Saved data entries =>
Segment Open

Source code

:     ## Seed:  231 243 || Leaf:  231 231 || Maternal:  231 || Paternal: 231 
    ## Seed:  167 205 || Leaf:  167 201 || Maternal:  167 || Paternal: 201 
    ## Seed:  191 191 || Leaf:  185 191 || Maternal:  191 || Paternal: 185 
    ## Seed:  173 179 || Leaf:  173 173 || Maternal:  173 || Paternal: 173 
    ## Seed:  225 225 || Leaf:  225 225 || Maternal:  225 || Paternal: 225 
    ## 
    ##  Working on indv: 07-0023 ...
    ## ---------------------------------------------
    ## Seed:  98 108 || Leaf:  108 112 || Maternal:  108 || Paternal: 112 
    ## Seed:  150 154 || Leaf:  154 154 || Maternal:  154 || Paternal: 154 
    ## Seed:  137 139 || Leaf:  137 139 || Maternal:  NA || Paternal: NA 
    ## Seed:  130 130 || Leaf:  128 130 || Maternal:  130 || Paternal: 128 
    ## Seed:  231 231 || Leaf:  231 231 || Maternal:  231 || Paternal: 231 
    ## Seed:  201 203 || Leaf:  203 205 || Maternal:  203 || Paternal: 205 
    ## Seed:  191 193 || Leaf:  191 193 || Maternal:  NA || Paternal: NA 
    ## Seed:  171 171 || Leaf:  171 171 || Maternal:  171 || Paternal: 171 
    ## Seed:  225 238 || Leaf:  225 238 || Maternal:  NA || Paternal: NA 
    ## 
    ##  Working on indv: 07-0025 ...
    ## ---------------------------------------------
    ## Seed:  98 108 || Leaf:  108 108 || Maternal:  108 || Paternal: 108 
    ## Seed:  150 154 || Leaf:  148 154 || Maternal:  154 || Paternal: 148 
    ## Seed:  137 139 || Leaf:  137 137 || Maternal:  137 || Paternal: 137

Segment Closed

Brief => Which of the lines above mention the word "indv"? Pull those lines out.

Answer to this exercise =>
    ##  Working on indv: 07-0023 ...
    ##  Working on indv: 07-0025 ...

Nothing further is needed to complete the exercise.